Barely a day goes by without an online network being blamed for worsening mental health, site addictiveness, spreading fake news, fostering echo chambers, or “stealing our data”.
Yet Facebook alone has 2.3bn active users worldwide. In 2016, the average user spent 50 minutes per day on the site.
As someone who has been a member since its UK launch in 2005, I’m acutely aware of its value. The site has revolutionised organising social events, keeping connected with the lives of university friends, and remembering birthdays, as well as providing communication channels for those overseas or temporarily phone-impaired. Oh, and it offers hours of light relief too.
Economic evidence suggests that users generally feel this value.
In previous auction experiments, research has found that an average American user would require being paid over $1,000 per year to deactivate their account.
With Facebook free at the point of use, this suggests that the site generates heaps of “consumer surplus” — a measure of the total gap between our willingness to pay and what we actually do pay.
Yet these days it’s fashionable to dismiss this evidence. Despite new, under-reported research suggesting that the “fake news” problem may be firmly on the decline, panicked headlines imply that we are all irrational and do not know what is truly good for us.
If we deactivated, might we realise we were really better off without Facebook?
A fascinating new study from economists Hunt Allcott, Luca Braghieri, Sarah Eichmeyer, and Matthew Gentzkow allows us to assess exactly this question, as well as many other controversies involving Mark Zuckerberg’s brainchild.
In the run-up to the US midterm elections in November 2018, these economists used Facebook display ads to ask Americans how much money they would accept to deactivate their account.
They then took all those who said they’d be willing to deactivate for $102 or less, and split them into one group that was paid to do so for a month, and one group that was not.

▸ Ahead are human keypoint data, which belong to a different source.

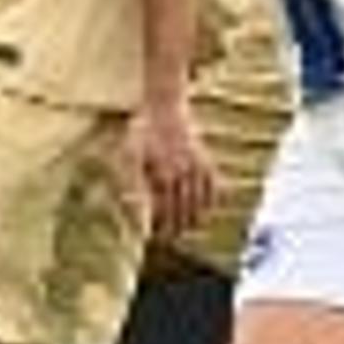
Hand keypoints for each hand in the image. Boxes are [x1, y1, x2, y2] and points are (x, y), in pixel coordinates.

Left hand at [134, 89, 214, 239]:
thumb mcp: (130, 152)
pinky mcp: (207, 160)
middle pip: (183, 209)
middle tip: (169, 239)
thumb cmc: (143, 130)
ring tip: (186, 229)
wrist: (165, 105)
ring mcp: (197, 166)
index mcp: (161, 171)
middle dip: (176, 227)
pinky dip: (211, 201)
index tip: (155, 236)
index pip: (164, 209)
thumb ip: (132, 179)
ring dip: (194, 218)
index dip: (160, 225)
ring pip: (201, 202)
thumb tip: (129, 204)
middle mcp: (182, 171)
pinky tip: (205, 210)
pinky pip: (214, 186)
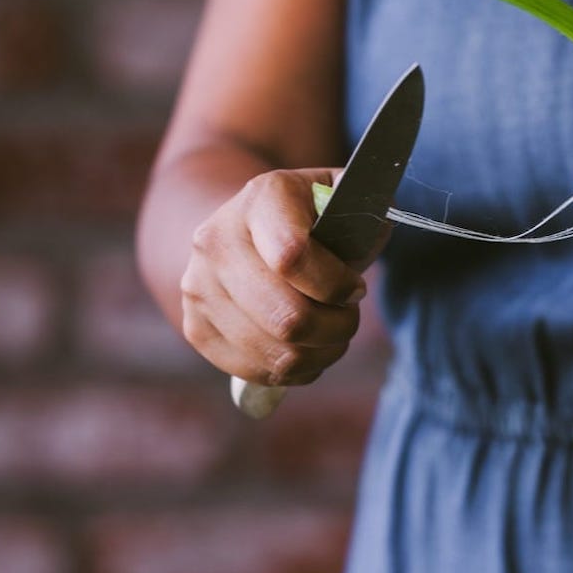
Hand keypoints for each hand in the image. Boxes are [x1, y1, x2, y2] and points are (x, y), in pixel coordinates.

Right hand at [181, 168, 378, 385]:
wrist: (237, 232)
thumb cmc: (303, 221)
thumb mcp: (336, 199)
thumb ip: (362, 211)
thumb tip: (376, 230)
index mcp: (260, 200)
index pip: (293, 257)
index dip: (335, 285)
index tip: (356, 289)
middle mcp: (217, 241)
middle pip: (287, 318)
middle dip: (336, 328)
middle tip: (347, 318)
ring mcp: (199, 288)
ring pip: (277, 354)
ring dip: (319, 353)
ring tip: (331, 335)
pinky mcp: (196, 328)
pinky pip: (256, 372)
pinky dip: (293, 370)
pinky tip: (305, 349)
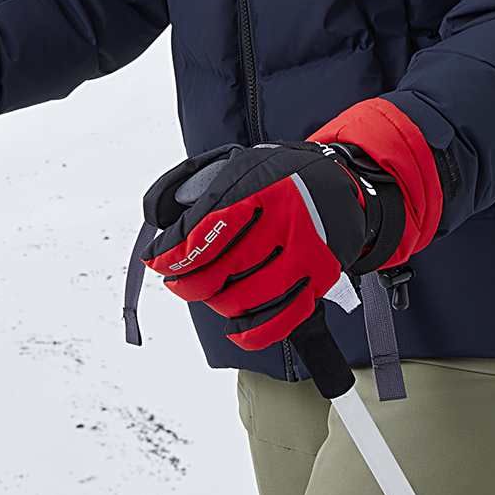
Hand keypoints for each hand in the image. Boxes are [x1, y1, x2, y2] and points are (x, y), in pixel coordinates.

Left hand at [140, 97, 445, 350]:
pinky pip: (280, 319)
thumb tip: (154, 216)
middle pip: (220, 270)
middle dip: (187, 282)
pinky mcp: (320, 278)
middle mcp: (286, 217)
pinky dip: (251, 331)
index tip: (157, 261)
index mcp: (260, 182)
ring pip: (244, 299)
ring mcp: (307, 251)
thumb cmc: (276, 178)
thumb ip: (190, 183)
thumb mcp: (234, 163)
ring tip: (211, 290)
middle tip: (179, 279)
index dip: (174, 252)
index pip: (206, 226)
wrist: (339, 185)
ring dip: (216, 303)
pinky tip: (235, 326)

This “treatment” group and “control” group provided samples for surveys on self-reported wellbeing, internet use, social activities, and much else to assess common critiques of the network.
The results are interesting. Those paid to deactivate spent less time online or on other social media sites, substituting towards watching more TV or time with friends and family. Facebook does indeed crowd out, to some extent, other forms of social activity or hobbies.
But more time off Facebook meant that this treatment group self-reported spending 15 per cent less time consuming news.
Contrary to perceptions about Facebook being full of pointless dog videos, deactivation appeared to significantly reduce people’s news knowledge and attention to politics. Though deactivation made people less polarised on policy issues, this came at the expense of knowing basic facts.
The treatment group reported spending, on average, 12 minutes less time per day on Facebook even after the experiment was complete. This suggests that, for some of us, at least, Facebook is habit-forming, and it might do us good to cut back.
Yet the users paid to deactivate were also more likely than the control group to say that people would miss Facebook if they used it less. Those with direct experience of going without it recognised its benefits the most.
At the end of the month, the researchers asked again how much people in both groups would be willing to accept to deactivate for another month.
The sum fell by up to 13 per cent — some people did in fact revise their valuations in light of some positive deactivation experiences.
But importantly, these valuations were still large, and suggest that, for most users, Facebook would still generate huge consumer surplus.
Yes, Facebook has some negative side effects, as do most activities. But amid current controversies, it’s easy to lose sight of the fact that most users value it highly.
Every day, billions of us show this by voting with our clicks.